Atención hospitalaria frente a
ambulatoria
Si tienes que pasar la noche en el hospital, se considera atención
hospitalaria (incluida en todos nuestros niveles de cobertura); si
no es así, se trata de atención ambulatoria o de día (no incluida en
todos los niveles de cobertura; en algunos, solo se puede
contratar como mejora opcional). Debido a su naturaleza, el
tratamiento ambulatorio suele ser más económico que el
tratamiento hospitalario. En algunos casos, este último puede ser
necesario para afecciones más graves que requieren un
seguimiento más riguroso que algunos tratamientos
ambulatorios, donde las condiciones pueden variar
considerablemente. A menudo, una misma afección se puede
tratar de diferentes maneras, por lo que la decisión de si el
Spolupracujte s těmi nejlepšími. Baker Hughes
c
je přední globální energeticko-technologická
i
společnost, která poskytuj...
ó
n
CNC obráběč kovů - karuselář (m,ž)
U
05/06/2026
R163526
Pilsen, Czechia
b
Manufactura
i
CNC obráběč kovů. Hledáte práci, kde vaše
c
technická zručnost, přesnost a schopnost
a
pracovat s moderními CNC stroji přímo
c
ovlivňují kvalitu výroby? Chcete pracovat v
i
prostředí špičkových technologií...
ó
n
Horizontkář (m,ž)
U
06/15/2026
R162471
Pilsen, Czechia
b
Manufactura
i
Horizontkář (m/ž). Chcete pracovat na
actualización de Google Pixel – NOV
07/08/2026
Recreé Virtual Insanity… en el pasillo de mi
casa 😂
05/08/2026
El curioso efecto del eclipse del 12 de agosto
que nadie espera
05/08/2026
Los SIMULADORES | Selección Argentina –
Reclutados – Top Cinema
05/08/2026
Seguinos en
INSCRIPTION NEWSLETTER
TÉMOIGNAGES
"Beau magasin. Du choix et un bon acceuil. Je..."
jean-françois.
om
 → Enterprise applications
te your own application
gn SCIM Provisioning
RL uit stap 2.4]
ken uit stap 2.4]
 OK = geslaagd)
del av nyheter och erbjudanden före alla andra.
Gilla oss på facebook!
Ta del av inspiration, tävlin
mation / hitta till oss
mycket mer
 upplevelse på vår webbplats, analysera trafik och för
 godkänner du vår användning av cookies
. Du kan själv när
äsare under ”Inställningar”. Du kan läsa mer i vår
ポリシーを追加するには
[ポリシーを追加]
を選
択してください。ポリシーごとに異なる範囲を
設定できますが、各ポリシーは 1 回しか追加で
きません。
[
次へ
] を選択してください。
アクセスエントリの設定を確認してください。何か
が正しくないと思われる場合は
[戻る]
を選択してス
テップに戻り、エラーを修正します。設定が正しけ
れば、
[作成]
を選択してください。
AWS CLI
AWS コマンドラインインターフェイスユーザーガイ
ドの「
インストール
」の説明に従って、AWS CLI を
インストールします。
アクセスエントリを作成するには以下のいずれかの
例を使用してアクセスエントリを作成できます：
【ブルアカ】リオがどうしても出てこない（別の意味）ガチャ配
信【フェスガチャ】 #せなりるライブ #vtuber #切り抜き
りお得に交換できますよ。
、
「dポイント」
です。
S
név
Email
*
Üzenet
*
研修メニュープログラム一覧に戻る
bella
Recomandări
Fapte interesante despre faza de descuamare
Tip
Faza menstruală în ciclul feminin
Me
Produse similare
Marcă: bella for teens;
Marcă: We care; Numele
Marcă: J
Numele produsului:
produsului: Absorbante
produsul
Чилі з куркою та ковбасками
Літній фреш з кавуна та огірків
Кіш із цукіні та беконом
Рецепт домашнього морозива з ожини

---

Task prompt
Copy all of the data exactly. Skip nothing.

Answer section
Atención hospitalaria frente a
ambulatoria
Si tienes que pasar la noche en el hospital, se considera atención
hospitalaria (incluida en todos nuestros niveles de cobertura); si
no es así, se trata de atención ambulatoria o de día (no incluida en
todos los niveles de cobertura; en algunos, solo se puede
contratar como mejora opcional). Debido a su naturaleza, el
tratamiento ambulatorio suele ser más económico que el
tratamiento hospitalario. En algunos casos, este último puede ser
necesario para afecciones más graves que requieren un
seguimiento más riguroso que algunos tratamientos
ambulatorios, donde las condiciones pueden variar
considerablemente. A menudo, una misma afección se puede
tratar de diferentes maneras, por lo que la decisión de si el
Spolupracujte s těmi nejlepšími. Baker Hughes
c
je přední globální energeticko-technologická
i
společnost, která poskytuj...
ó
n
CNC obráběč kovů - karuselář (m,ž)
U
05/06/2026
R163526
Pilsen, Czechia
b
Manufactura
i
CNC obráběč kovů. Hledáte práci, kde vaše
c
technická zručnost, přesnost a schopnost
a
pracovat s moderními CNC stroji přímo
c
ovlivňují kvalitu výroby? Chcete pracovat v
i
prostředí špičkových technologií...
ó
n
Horizontkář (m,ž)
U
06/15/2026
R162471
Pilsen, Czechia
b
Manufactura
i
Horizontkář (m/ž). Chcete pracovat na
actualización de Google Pixel – NOV
07/08/2026
Recreé Virtual Insanity… en el pasillo de mi
casa 😂
05/08/2026
El curioso efecto del eclipse del 12 de agosto
que nadie espera
05/08/2026
Los SIMULADORES | Selección Argentina –
Reclutados – Top Cinema
05/08/2026
Seguinos en
INSCRIPTION NEWSLETTER
TÉMOIGNAGES
"Beau magasin. Du choix et un bon acceuil. Je..."
jean-françois.
om
 → Enterprise applications
te your own application
gn SCIM Provisioning
RL uit stap 2.4]
ken uit stap 2.4]
 OK = geslaagd)
del av nyheter och erbjudanden före alla andra.
Gilla oss på facebook!
Ta del av inspiration, tävlin
mation / hitta till oss
mycket mer
 upplevelse på vår webbplats, analysera trafik och för
 godkänner du vår användning av cookies
. Du kan själv när
äsare under ”Inställningar”. Du kan läsa mer i vår
ポリシーを追加するには
[ポリシーを追加]
を選
択してください。ポリシーごとに異なる範囲を
設定できますが、各ポリシーは 1 回しか追加で
きません。
[
次へ
] を選択してください。
アクセスエントリの設定を確認してください。何か
が正しくないと思われる場合は
[戻る]
を選択してス
テップに戻り、エラーを修正します。設定が正しけ
れば、
[作成]
を選択してください。
AWS CLI
AWS コマンドラインインターフェイスユーザーガイ
ドの「
インストール
」の説明に従って、AWS CLI を
インストールします。
アクセスエントリを作成するには以下のいずれかの
例を使用してアクセスエントリを作成できます：
【ブルアカ】リオがどうしても出てこない（別の意味）ガチャ配
信【フェスガチャ】 #せなりるライブ #vtuber #切り抜き
りお得に交換できますよ。
、
「dポイント」
です。
S
név
Email
*
Üzenet
*
研修メニュープログラム一覧に戻る
bella
Recomandări
Fapte interesante despre faza de descuamare
Tip
Faza menstruală în ciclul feminin
Me
Produse similare
Marcă: bella for teens;
Marcă: We care; Numele
Marcă: J
Numele produsului:
produsului: Absorbante
produsul
Чилі з куркою та ковбасками
Літній фреш з кавуна та огірків
Кіш із цукіні та беконом
Рецепт домашнього морозива з ожини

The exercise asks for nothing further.